*Exercise brief*: Find the string "Island" in the listing and report every line that has it.

*Supplied material*:
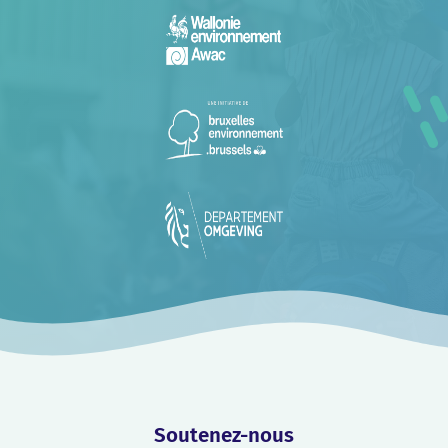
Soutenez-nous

---

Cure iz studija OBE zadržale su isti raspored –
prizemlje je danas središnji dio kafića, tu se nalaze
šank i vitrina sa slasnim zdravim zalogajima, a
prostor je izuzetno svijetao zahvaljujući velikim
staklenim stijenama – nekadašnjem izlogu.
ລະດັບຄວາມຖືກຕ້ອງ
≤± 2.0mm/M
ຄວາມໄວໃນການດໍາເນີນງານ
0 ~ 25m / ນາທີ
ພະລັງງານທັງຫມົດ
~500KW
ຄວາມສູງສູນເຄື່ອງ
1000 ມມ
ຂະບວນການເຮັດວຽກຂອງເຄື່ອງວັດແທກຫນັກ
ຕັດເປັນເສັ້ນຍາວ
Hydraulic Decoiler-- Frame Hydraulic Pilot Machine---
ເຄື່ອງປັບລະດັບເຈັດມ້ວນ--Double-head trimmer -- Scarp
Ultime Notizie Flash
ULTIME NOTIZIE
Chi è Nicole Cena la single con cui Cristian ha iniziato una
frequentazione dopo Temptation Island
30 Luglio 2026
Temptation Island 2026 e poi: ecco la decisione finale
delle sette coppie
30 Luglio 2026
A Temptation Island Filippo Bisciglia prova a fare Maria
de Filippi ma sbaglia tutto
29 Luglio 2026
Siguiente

---

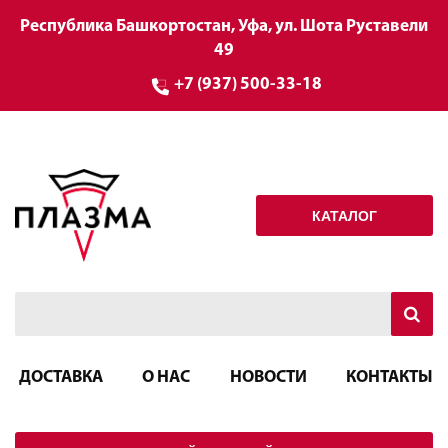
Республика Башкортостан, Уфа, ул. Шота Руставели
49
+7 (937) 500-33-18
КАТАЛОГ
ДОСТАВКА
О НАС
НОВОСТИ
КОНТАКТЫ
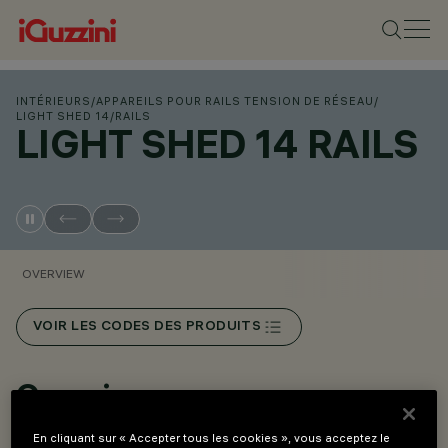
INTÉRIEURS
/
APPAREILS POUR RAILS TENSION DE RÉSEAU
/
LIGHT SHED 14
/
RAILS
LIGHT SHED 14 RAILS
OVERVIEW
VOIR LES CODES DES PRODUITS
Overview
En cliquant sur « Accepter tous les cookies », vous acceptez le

*Solution for this exercise*:
frequentazione dopo Temptation Island
Temptation Island 2026 e poi: ecco la decisione finale
A Temptation Island Filippo Bisciglia prova a fare Maria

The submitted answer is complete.